We have chosen to assume that $N$ is odd, since if $N$ is even, it introduces the complication of draws. Moreover, without loss of generality we have assumed $k$ is odd; we may do this because the case $(N,n,k)$ with even $k$ is equivalent to the case $(N,n,k-1)$, since the ending difference between the two players' stone counts must also be odd whenever their sum $N$ is odd.
Now, we show the cases where the first player can win:
If $n \leq k+1$ we use the copying strategy in Rand al Thor's answer, i.e. take $n$ to start, and then copy player two afterward.

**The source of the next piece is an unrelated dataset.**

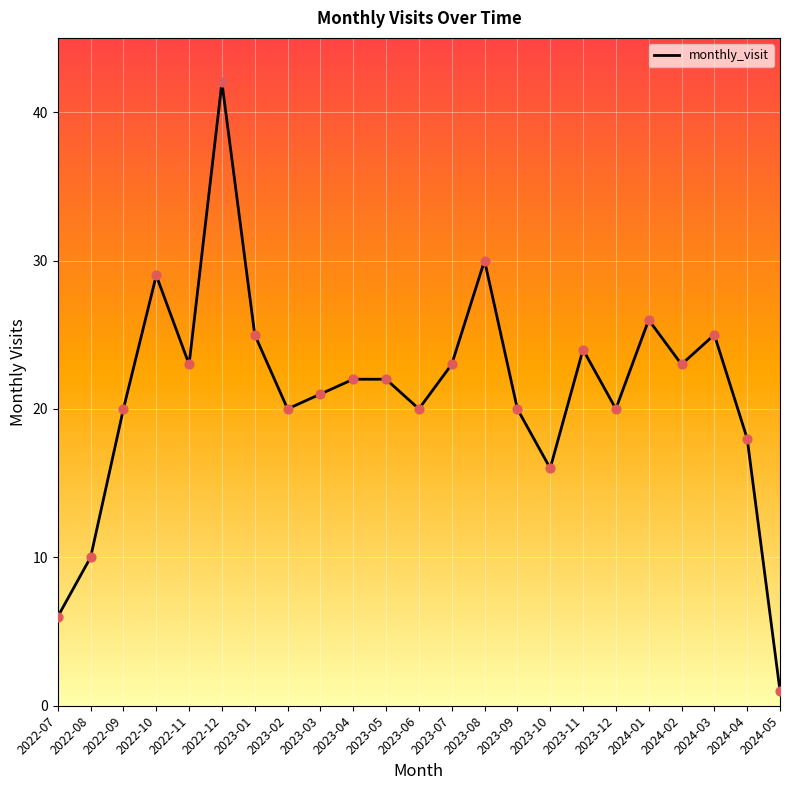

Approximately how many times larger is the value at 2023-12 compared to 2022-07?

3.3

Our lead is always between $0$ and $k+1$, and will not end in a draw with an ending difference of $0$ or immodestly with an ending difference of $k+1$ (the ending difference must be odd), so we are guaranteed victory.

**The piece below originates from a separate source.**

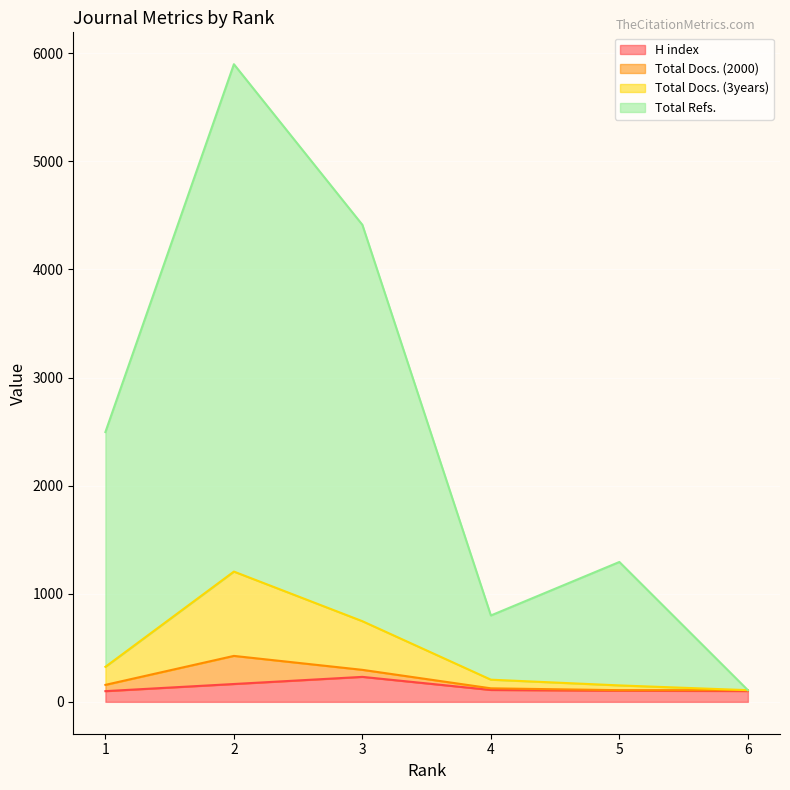

Does the chart display data point markers on the line(s)?

No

So suppose $k + 1 < n$ and the second inequality $N \leq 2k + 1$ holds. Then we may take $k+1$ stones with our first move, which is already more than half in the entire game. We can keep our lead at the end of our turns at a maximum of $k+1$ using the copying strategy; again, the game finishes with our lead at most $k$ and so we win.
Now for the cases where the second player wins:
We have $k+1 < n$ and $2k+3 \leq N$. We write $N = 2k+3 + 2\ell$ for some $\ell \geq 0$, choosing to think of $N$ as composed of an "ending pot" of $2k+3$ stones plus two "lobes" of $\ell$ stones, one lobe for each player. Refer to these lobes as $L_1$ and $L_2$.
Our strategy as the second player: If $L_1$ and $L_2$ are empty because $N = 2k+3$, skip this paragraph. Otherwise copy the first player's moves (where we visualize him as taking stones from $L_1$, and us from $L_2$) up until he exhausts $L_1$, and possibly started digging into the ending pot. Once this happens, exhaust $L_2$ with our move and take no more.
Now, if the first player leaves the ending pot with $k+1$ or less in their next move, they lose since their lead would be at least $k+2$, and we can render them immodest by always taking a single stone. Otherwise, we take exactly $k+2$ ($\leq n$) from the ending pot, giving us a lead at most $k+1$ after our turn; as before, we are guaranteed to finish with more stones (all of $L_2$ and more than half of the ending pot) and a lead not exceeding $k$ after the final move.
Thus, for the case $N = 101$, $n = 5$ and $k = 3$ the winner is
the second player.